Lead Dedupe + Enrich Pipeline

A real production-shape data pipeline. Takes a raw CSV of leads, runs it through QuickFlo’s data steps — data.csv-to-items, data.dedup, data.scrub, data.enrich, data.map, data-store.bulk-set — and produces a clean, deduplicated, scrubbed, enriched dataset ready to push downstream. Same shape works for contact lists, sales leads, marketing outreach, customer migrations.

Workflow JSON

For demonstration the recipe takes the CSV, the DNC list, and the CRM data all inline in the webhook payload — that keeps the data flow visible end to end. In production you’d typically load the DNC list and CRM data from external APIs (Salesforce, Hubspot) or from cloud storage at the start of the workflow.

{
  "name": "Lead Dedupe + Enrich Pipeline",
  "initial": {
    "csv": "email,firstName,lastName,phone\njane@acme.com,Jane,Doe,5551234\nbob@acme.com,Bob,Smith,5555678\njane@acme.com,Jane,D.,5551234",
    "dncList": [
      { "value": "5559999" }
    ],
    "crmContacts": [
      { "email": "jane@acme.com", "company": "Acme", "region": "US", "tier": "gold" }
    ]
  },
  "steps": [
    {
      "stepId": "parse-csv",
      "stepType": "data.csv-to-items",
      "input": {
        "source": "content",
        "csv": "{{ initial.csv }}",
        "skipHeader": true
      }
    },
    {
      "stepId": "dedupe",
      "stepType": "data.dedup",
      "input": {
        "items": "{{ parse-csv.items }}",
        "key": ["email"],
        "keep": "first"
      }
    },
    {
      "stepId": "scrub",
      "stepType": "data.scrub",
      "input": {
        "items": "{{ dedupe.items }}",
        "against": "{{ initial.dncList }}",
        "fields": ["phone", "email"],
        "againstField": "value",
        "action": "remove"
      }
    },
    {
      "stepId": "enrich",
      "stepType": "data.enrich",
      "input": {
        "items": "{{ scrub.items }}",
        "from": "{{ initial.crmContacts }}",
        "matchField": "email",
        "fromMatchField": "email",
        "copyFields": ["company", "region", "tier"],
        "prefix": "crm_"
      }
    },
    {
      "stepId": "shape-records",
      "stepType": "data.map",
      "input": {
        "items": "{{ enrich.items }}",
        "map": {
          "key": "{{ $item.email }}",
          "value": "{{ $item }}"
        }
      }
    },
    {
      "stepId": "store",
      "stepType": "data-store.bulk-set",
      "input": {
        "tableName": "cleaned-leads",
        "records": "{{ shape-records.items }}"
      }
    },
    {
      "stepId": "respond",
      "stepType": "core.return",
      "input": {
        "webhookResponse": {
          "statusCode": 200,
          "body": {
            "imported": "{{ parse-csv.count }}",
            "deduped": "{{ dedupe.removedCount }}",
            "scrubbed": "{{ scrub.removedCount }}",
            "enriched": "{{ enrich.matchedCount }}",
            "stored": "{{ store.total }}"
          }
        }
      }
    }
  ]
}

Setup

Connections needed: none for the basic pipeline. Add a CRM connection if you swap the inline crmContacts for a real API lookup.

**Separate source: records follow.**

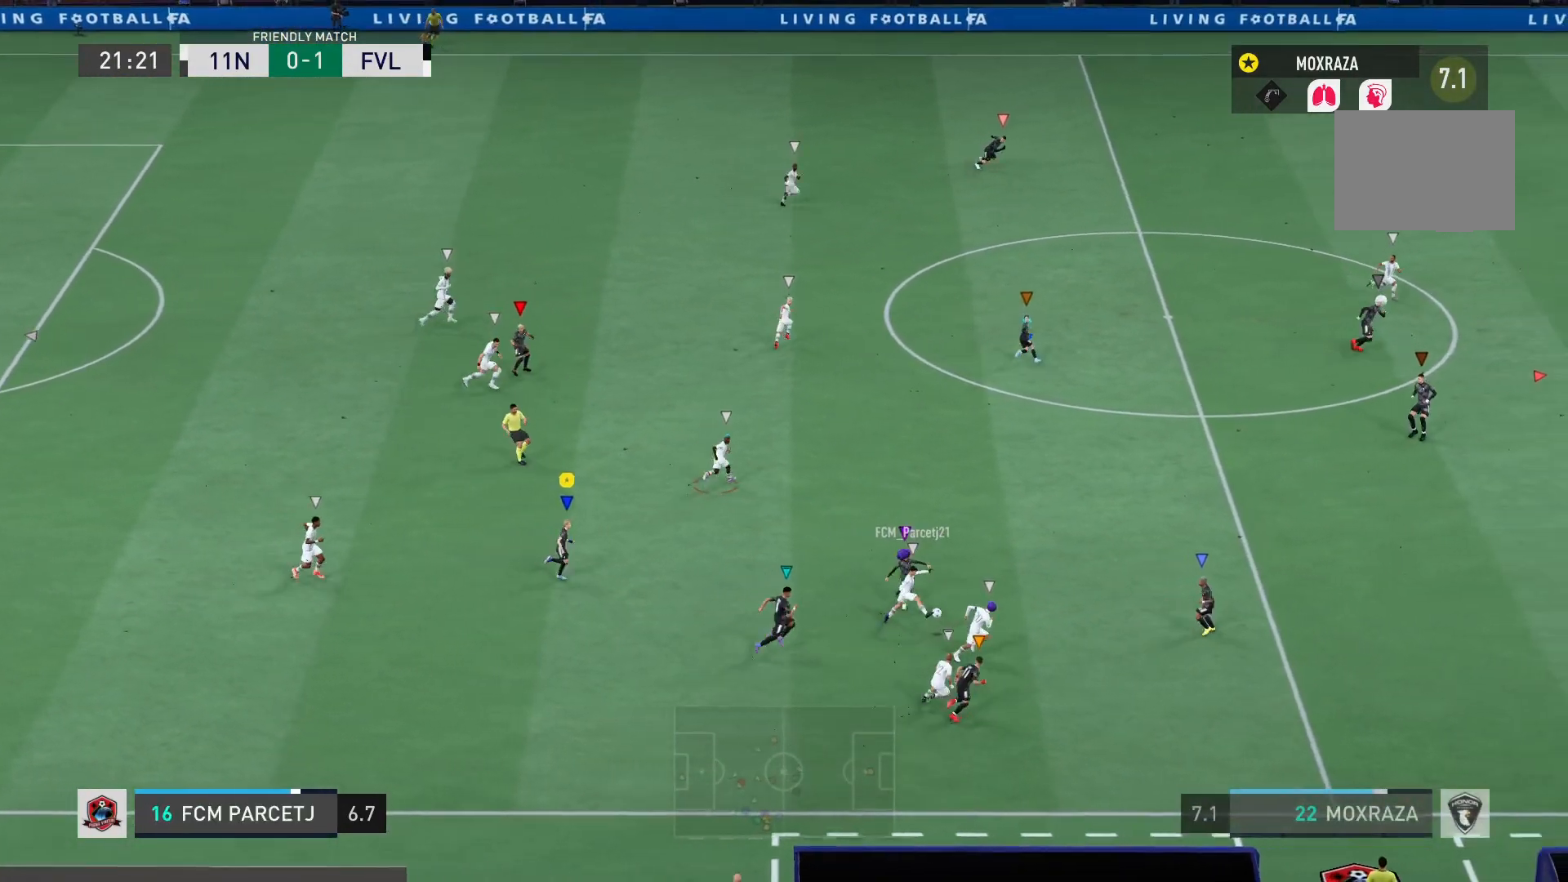
{"buttons": ["R2"], "left_stick": "right", "right_stick": "center", "events": []}
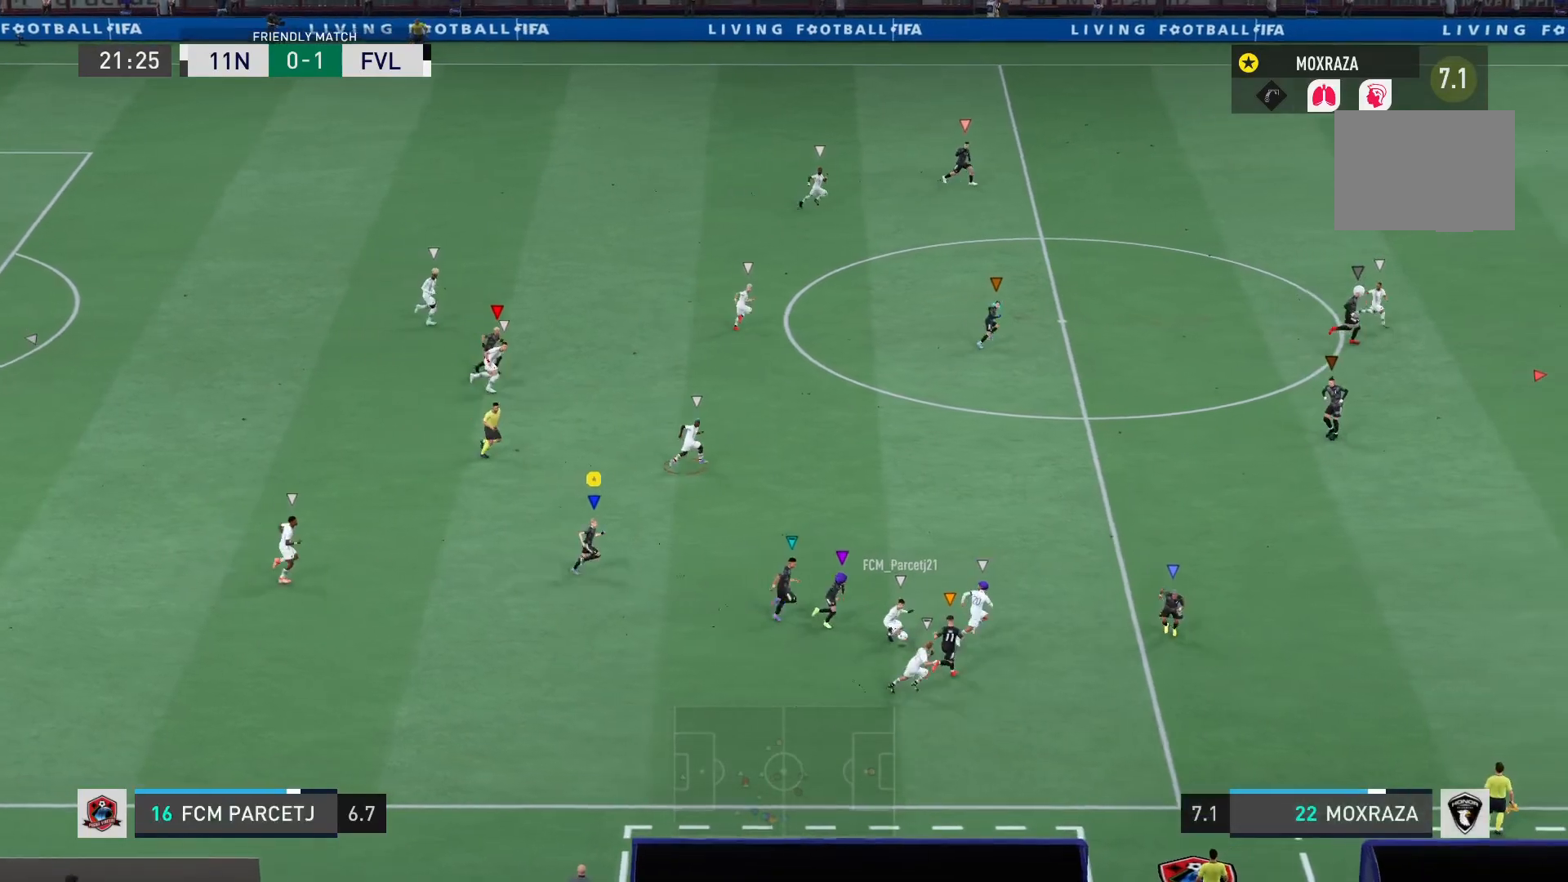
{"buttons": ["R2"], "left_stick": "right", "right_stick": "center", "events": []}
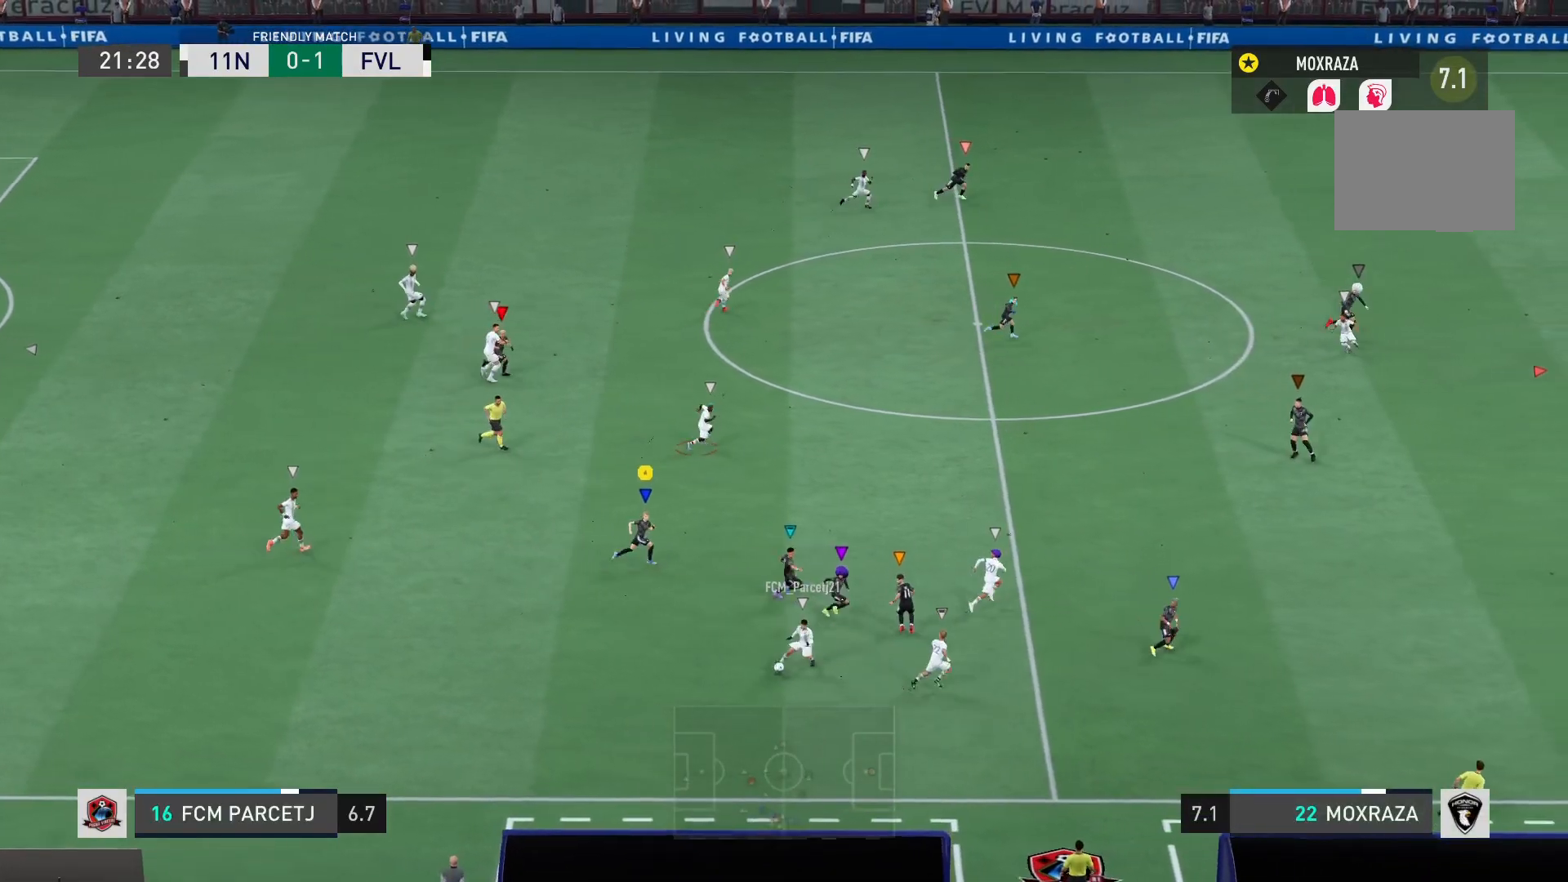
{"buttons": [], "left_stick": "down-right", "right_stick": "center", "events": [[116, "left_stick", "down-right"], [417, "R2", "up"]]}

Trigger: add a Webhook trigger that accepts the CSV string, the DNC list, and the CRM reference data. For larger files, you’d typically use a form trigger with file upload or a scheduled trigger reading from a fixed location instead.

Field	Value
Name	`import-leads`
Method	`POST`
Authentication	On — generate a secret

How it works

inline CSV
  → parse into rows
  → dedupe by email
  → scrub against DNC list
  → enrich each row with the matching CRM record
  → reshape into bulk-set records
  → bulk-write to a data store
  → return a summary

The trick at the end is the shape-records step — data-store.bulk-set expects an array of { key, value } objects (not raw items), so we use a data.map step to wrap each enriched lead into the right shape with the email as the key and the whole row as the value.

Test it

curl -X POST https://run.quickflo.app/w/@your-org/import-leads \
  -H "Authorization: Bearer YOUR_WEBHOOK_SECRET" \
  -H "Content-Type: application/json" \
  -d '{
    "csv": "email,firstName,lastName,phone\njane@acme.com,Jane,Doe,5551234\njane@acme.com,Jane,D.,5551234",
    "dncList": [{"value": "5559999"}],
    "crmContacts": [{"email": "jane@acme.com", "company": "Acme", "region": "US", "tier": "gold"}]
  }'

You should get back something like:

{
  "imported": 2,
  "deduped": 1,
  "scrubbed": 0,
  "enriched": 1,
  "stored": 1
}

What to customize first

Load the DNC list and CRM data from real sources. Replace the inline initial.dncList / initial.crmContacts with HTTP calls to your CRM (Salesforce, Hubspot) or to a DNC service. The rest of the pipeline doesn’t change.
Use composite-key dedup. Single-field email dedup misses near-duplicates with typos. Switch the dedup step’s key to ["firstName", "lastName", "phone"] or add a normalization step (data.map) first that lowercases emails and strips diacritics with the stripDiacritics filter.
Add a phone-cleaning pass. Before scrubbing, run a data.map step that converts each phone to E.164 format using the toE164 filter — that way “555-1234” and “(555) 1234” match the same DNC entry.
Use data.merge instead of data.dedup if you want to consolidate duplicates (e.g. keep all phones from the duplicate records as a phones array on one merged row) instead of dropping them.
Add data.explode → scrub → data.implode if records have multiple phone columns (phone1, phone2, phone3) and you want to scrub each one independently. See the Working with Data reference for the explode→implode pattern.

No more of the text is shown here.